Geldanlage Maschmeyer sieht sich als Opfer von „Cum-Ex“-Geschäften

Investor Carsten Maschmeyer will in einem Untersuchungsausschuss zu umstrittenen Dividendengeschäften aussagen – „als Zeuge und Opfer“. Er habe nie bewusst in sogenannte „Cum-ex“-Geschäfte Geld gesteckt.
21.11.2016 - 12:04 Uhr 1 Kommentar
Der Investor hatte einen heftigen Streit mit der Bank Sarasin ausgefochten über Fonds, in die er Geld gesteckt hatte. Quelle: dpa
Carsten Maschmeyer

Der Investor hatte einen heftigen Streit mit der Bank Sarasin ausgefochten über Fonds, in die er Geld gesteckt hatte.

(Foto: dpa)

Der Finanzinvestor Carsten Maschmeyer hat nach eigener Aussage nie wissentlich in die unter „Cum-Ex“-Geschäften bekannt gewordenen Aktiendeals zulasten der Staatskassen investiert. „Ich halte solche Gestaltungen für schlicht unmoralisch“, sagte der Unternehmer dem Magazin „Focus“.

Die Schweizer Bank Safra Sarasin habe jedoch „Geld zweckentfremdet und vertragswidrig wohl in einen Cum-Ex-Fonds investiert“. Dieser Fonds sei ihm als reiner Dividendenfonds dargestellt worden, „mit der Bestätigung an meine Steuerberater, dass hier keine Leerverkäufe stattfinden“, sagte Maschmeyer nach Angaben des Blattes.

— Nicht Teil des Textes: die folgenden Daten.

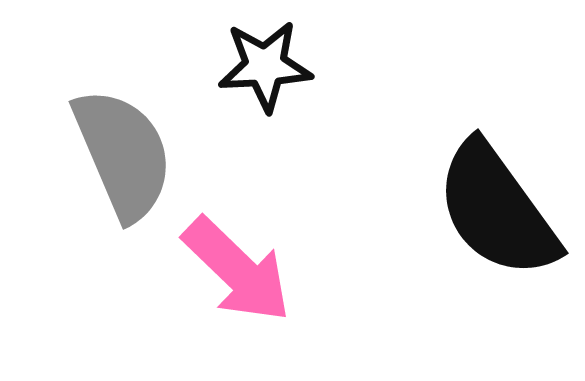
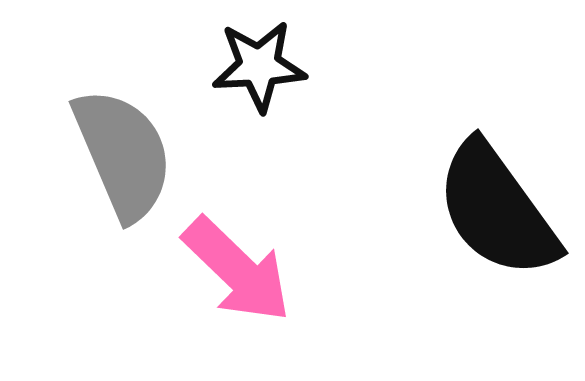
black star: moved 6 px left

Maschmeyer sagt an diesem Donnerstag vor dem Untersuchungsausschuss des Bundestages aus. Er werde als Zeuge und Opfer aussagen, sagte er. Schließlich habe seine Anzeige die Razzia bei Safra Sarasin ausgelöst, „mit der dann der ganze Schwindel aufflog“.

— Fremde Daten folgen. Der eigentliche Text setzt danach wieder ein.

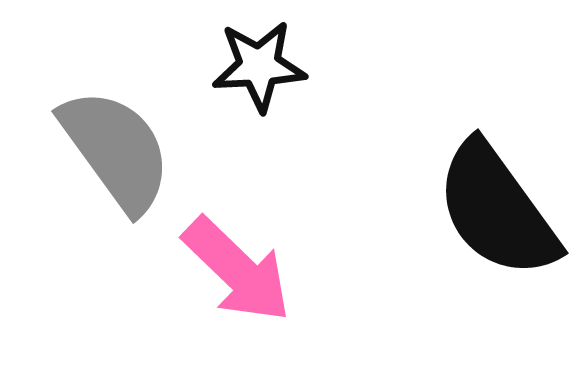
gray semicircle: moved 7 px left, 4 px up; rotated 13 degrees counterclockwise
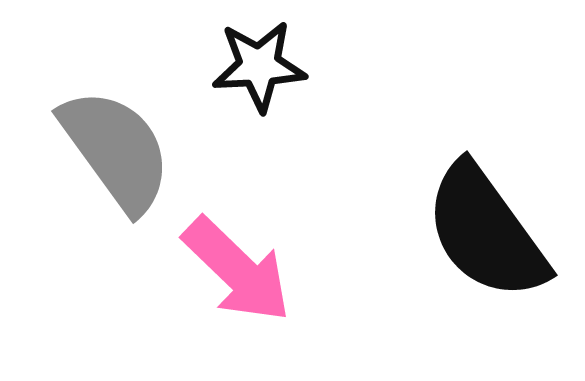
black semicircle: moved 11 px left, 22 px down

Bei den auch „Dividendenstripping“ genannten komplizierten Geschäften wurden Aktien mit (cum) und ohne (ex) Ausschüttungsanspruch um den Dividendenstichtag eines Unternehmens rasch zwischen mehreren Beteiligten hin- und hergeschoben. Das führte dazu, dass Steuerbescheinigungen für Kapitalertragsteuern mehrfach ausgestellt wurden, die so aber gar nicht gezahlt wurden. Die Behörden kamen dem erst später auf die Schliche.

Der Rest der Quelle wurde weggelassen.